Thanks again Lethe and HallsofIvy for your concise explanations and taking the time to read my questions (and making prompt replies!!). I think that wraps it up! (until next week!)

See ya.

Ben.

Question

A system of simultaneous linear equations can be written in matrix form as Ax = b.

Prove that if x0 is a particular solution to Ax = b, then the set of solutions of Ax = b is...

S = {x = x0 + s : s is an element of S0}

...where S0 is the solution space of the corresponding homogeneous system.

Answer (correct me if I am wrong)

Ax = b is a non-homogeneous system.

Writing in matrix form (which I won't do here!)

Ax = c1x1 + c2x2 + ...

This is a linear combination of the column vectors of A. To be consistent with Ax = b, the column vector b must also span the column vectors of A. Thus Ax = b only works if b lies in the column space of A.

Is it correct to say that the system has a unique solution?

--> Answer <---
Suppose x0 and s are both solutions to Ax = b.
Then set x = x0 + s
Then x satisfies...

Ax = A(x0 + s) = Ax0 + As = b + b = 2b

Is this closed under scalar multiplication? If so, would b be a solution to Ax = b and hence x0 and s be elements of the solution space S closed under addition?

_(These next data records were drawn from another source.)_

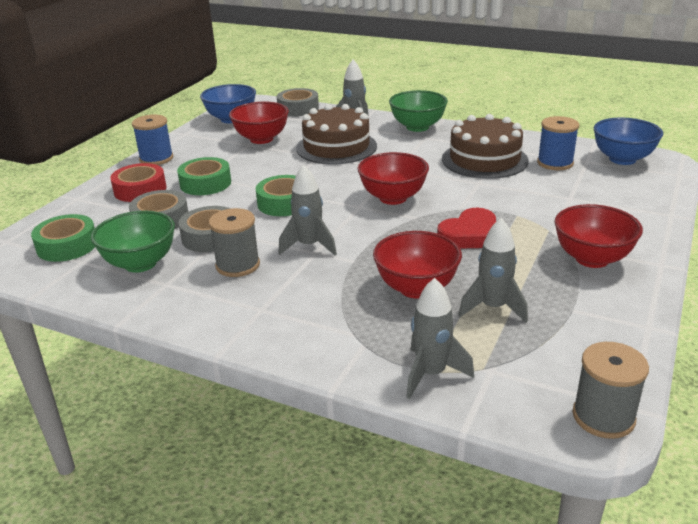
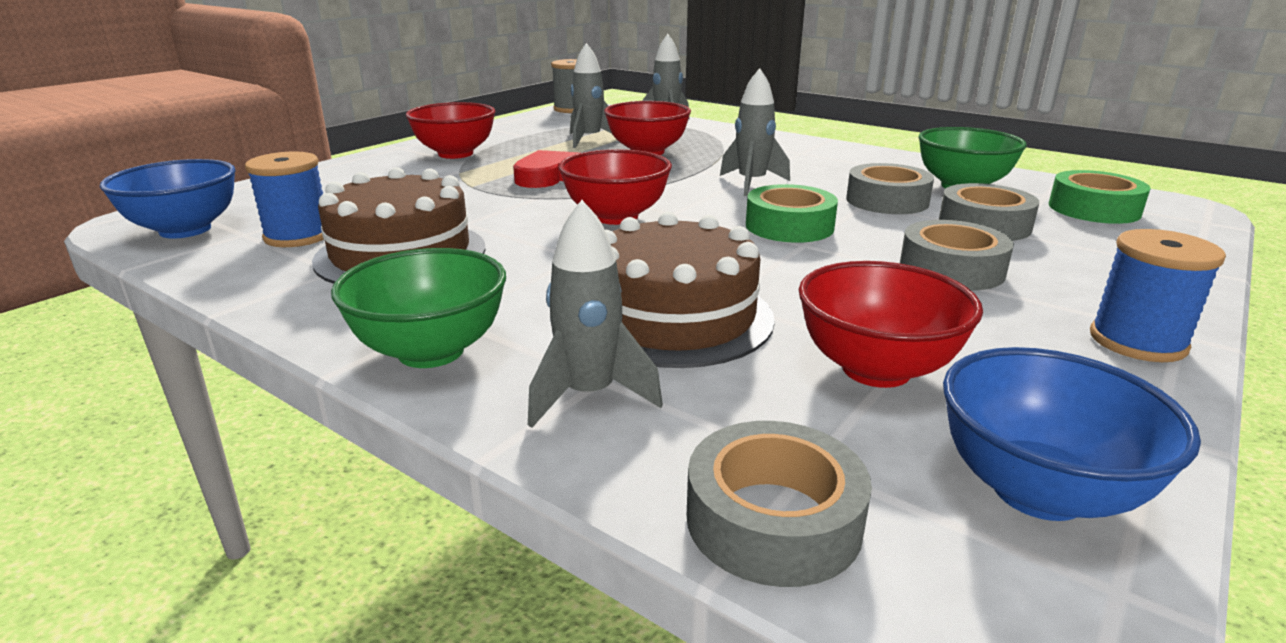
camera: 170 degrees left, 5 degrees down
(140, 190) = (1080, 271): red tape -> none
(205, 183) = (951, 269): green tape -> grey tape
(238, 265) = (837, 177): grey spool -> none

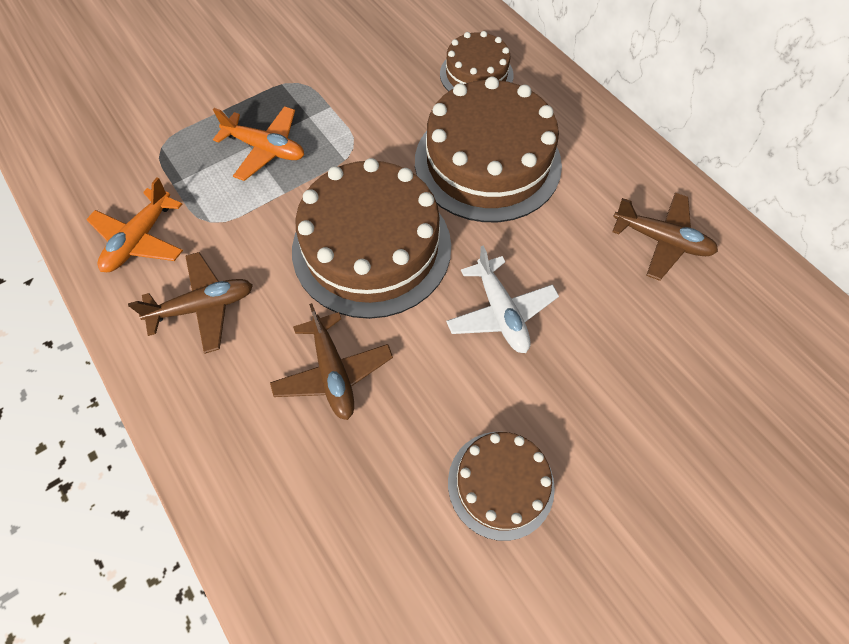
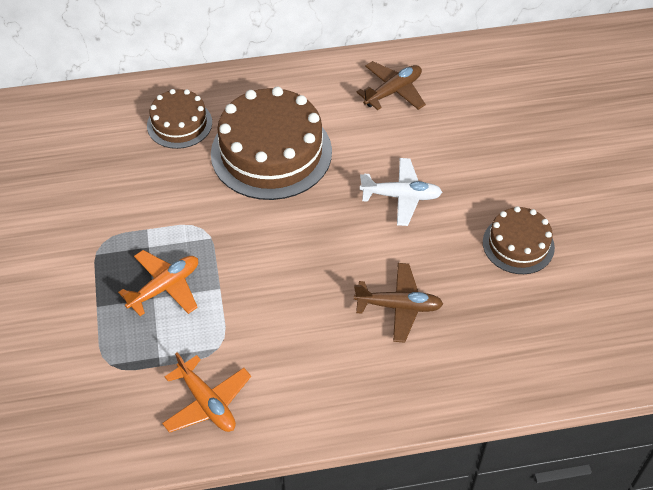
camera: 65 degrees left, 10 degrees down
(204, 307) = (300, 372): brown plane -> none
(371, 247) = (306, 249): brown cake -> none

that solution looks totally wrong to me.

how about this. let x be any particular solution. let y be any other solution.

then y = x + (y - x)

A(y-x)=b-b=0 so y-x can is in the solution space of the corresponding homogeneous equation.

qed.

Originally posted by oxymoron

Is it correct to say that the system has a unique solution?
this is true if and only if A is invertible (in which case, the homogenous equation has no nontrivial solution, and this whole problem becomes trivial. just multiply both sides of the equation by A^-1 to get the solution space)
x0 and s are both solutions to Ax = b.
Then set x = x0 + s
Then x satisfies...

Ax = A(x0 + s) = Ax0 + As = b + b = 2b
[/b]
As=0, remember?

Is this closed under scalar multiplication? If so, would b be a solution to Ax = b and hence x0 and s be elements of the solution space S closed under addition?
the set of solutions to the inhomogeneous equation is not a vector space, not closed under addition, etc.

Thankyou lethe.

Say you have a matrix A. If you reduce it to row-echelon form and find that it has say three non-zero rows and three is it safe to declare that the row-space is three-dimensional?

Is this also rank = 3?

Take the same matrix but this time we want to find the nullity. Does this involve finding the dimension of the solution space? If yes, could this mean simply finding a solution to Ax = 0?

Okay, so you solve the matrix and find that you only need four vectors a, b, c, and d to be able to make any other linear combination of vectors. Hence a basis of the solution space has been found. Does this straight away imply that the nullity is four as well?